1. A process for measuring forward and rearward three-dimensional curves and thicknesses of a corrective lens during contour-grinding of the circumference of the corrective lens by a grinding disk, the process comprising the steps of:

rotating the corrective lens with respect to the grinding disk;

interrupting and stopping relative rotation of the corrective lens during contour-grinding at measurement points defining pre-determinable angular intervals;

shifting the corrective lens axially relative to the grinding disk at the measurement points while the relative rotation of the corrective lens has been stopped; and

determining the location of the forward and rearward three-dimensional curves and the thickness of the lens at the measurement points, by recording at least one of an excursion distance and a time required for shifting.

2. The process according to claim 1, wherein the angular spacing of the measurement points at the circumference of the lens is specified prior to the commencement of contour grinding in accordance with the shape of the lens selected and the optical and decentration values for the lens.

3. The process according to claim 2, further comprising determining the number of measurement points in dependency on the shape of the corrective lens selected and on the optical and decentration values for the corrective lens.

4. The grinding process according to claim 3, wherein the measurement points are located near cusps along the circumference of the corrective lens.

5. The process according to claim 1, further comprising using the measured values to grind a bevel or groove in the circumference of the corrective lens.
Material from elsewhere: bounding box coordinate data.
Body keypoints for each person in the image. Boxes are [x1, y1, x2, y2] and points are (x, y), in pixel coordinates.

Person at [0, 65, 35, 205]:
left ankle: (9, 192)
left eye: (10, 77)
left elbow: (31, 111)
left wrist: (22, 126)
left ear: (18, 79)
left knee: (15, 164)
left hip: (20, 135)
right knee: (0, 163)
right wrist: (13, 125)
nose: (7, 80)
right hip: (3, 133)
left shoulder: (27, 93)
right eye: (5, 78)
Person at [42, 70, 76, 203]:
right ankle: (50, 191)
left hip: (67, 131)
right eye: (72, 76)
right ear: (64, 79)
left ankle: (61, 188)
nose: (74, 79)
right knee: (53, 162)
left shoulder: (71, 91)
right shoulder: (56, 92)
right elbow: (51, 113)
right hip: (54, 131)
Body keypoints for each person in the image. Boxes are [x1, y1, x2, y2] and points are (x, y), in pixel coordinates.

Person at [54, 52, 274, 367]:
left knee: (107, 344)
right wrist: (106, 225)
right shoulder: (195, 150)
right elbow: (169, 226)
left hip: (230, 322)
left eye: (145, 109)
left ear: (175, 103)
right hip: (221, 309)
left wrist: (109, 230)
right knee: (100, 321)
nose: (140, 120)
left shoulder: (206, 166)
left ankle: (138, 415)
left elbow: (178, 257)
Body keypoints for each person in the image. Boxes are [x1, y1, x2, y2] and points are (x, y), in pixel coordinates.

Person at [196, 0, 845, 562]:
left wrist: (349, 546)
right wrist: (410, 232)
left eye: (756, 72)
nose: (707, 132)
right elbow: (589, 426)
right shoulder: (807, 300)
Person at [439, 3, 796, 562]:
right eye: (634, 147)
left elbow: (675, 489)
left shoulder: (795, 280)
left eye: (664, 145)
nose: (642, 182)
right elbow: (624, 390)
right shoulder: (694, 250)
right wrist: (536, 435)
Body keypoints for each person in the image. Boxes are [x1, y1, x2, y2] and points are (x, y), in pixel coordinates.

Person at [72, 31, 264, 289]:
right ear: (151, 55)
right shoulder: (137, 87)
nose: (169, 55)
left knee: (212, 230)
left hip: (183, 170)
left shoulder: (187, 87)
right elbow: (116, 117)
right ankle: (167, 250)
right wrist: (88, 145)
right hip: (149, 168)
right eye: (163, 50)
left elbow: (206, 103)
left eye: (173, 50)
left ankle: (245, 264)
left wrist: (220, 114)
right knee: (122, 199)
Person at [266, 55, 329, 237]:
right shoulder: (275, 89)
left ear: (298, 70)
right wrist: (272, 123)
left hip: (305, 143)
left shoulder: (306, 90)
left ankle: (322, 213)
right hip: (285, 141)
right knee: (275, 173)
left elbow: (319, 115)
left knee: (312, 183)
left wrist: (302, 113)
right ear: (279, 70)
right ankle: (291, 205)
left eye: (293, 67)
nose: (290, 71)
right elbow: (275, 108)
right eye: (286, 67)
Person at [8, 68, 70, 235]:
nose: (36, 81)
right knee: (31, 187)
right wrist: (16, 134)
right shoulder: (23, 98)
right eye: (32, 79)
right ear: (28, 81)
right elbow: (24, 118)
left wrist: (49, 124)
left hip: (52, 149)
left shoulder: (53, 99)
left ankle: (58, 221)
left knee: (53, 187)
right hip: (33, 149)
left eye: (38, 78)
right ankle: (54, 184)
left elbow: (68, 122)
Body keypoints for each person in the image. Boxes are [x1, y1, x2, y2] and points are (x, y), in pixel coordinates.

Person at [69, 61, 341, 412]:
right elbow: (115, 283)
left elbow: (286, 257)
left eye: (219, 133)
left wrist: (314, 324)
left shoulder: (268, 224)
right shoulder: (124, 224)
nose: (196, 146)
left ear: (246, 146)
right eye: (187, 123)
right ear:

6. Apparatus for measuring the forward and rearward three-dimensional curves and thickness of a corrective lens during contour grinding of the circumference of the corrective lens by a grinding disk, the apparatus comprising:

means for holding and rotating the corrective lens with respect to the grinding disk so that the circumference of the corrective lens is ground by the disk;

means for interrupting and stopping relative rotation of the corrective lens during contour grinding by the grinding disk at measurement points defining predeterminable angular intervals;

means for shifting the corrective lens axially relative to the grinding disk at the measurement points while the relative rotation of the corrective lens has been stopped; and

means for determining the location of the forward and rearward three-dimensional curves and thickness of the lens at the measurement points by recording at least one of an excursion distance and a time required for shifting.

7. The apparatus according to claim 6, wherein the angular spacing of the measurement points at the circumference of the lens is specified prior to the commencement of contour grinding in accordance with the shape of the lens selected and the optical and decentration values for the lens.

8. The apparatus according to claim 6, wherein the measurement points are located near cusps along the circumference of the corrective lens.

9. The apparatus according to claim 6, further comprising means for grinding a bevel or groove in the circumference of the corrective lens in dependence on the measured values.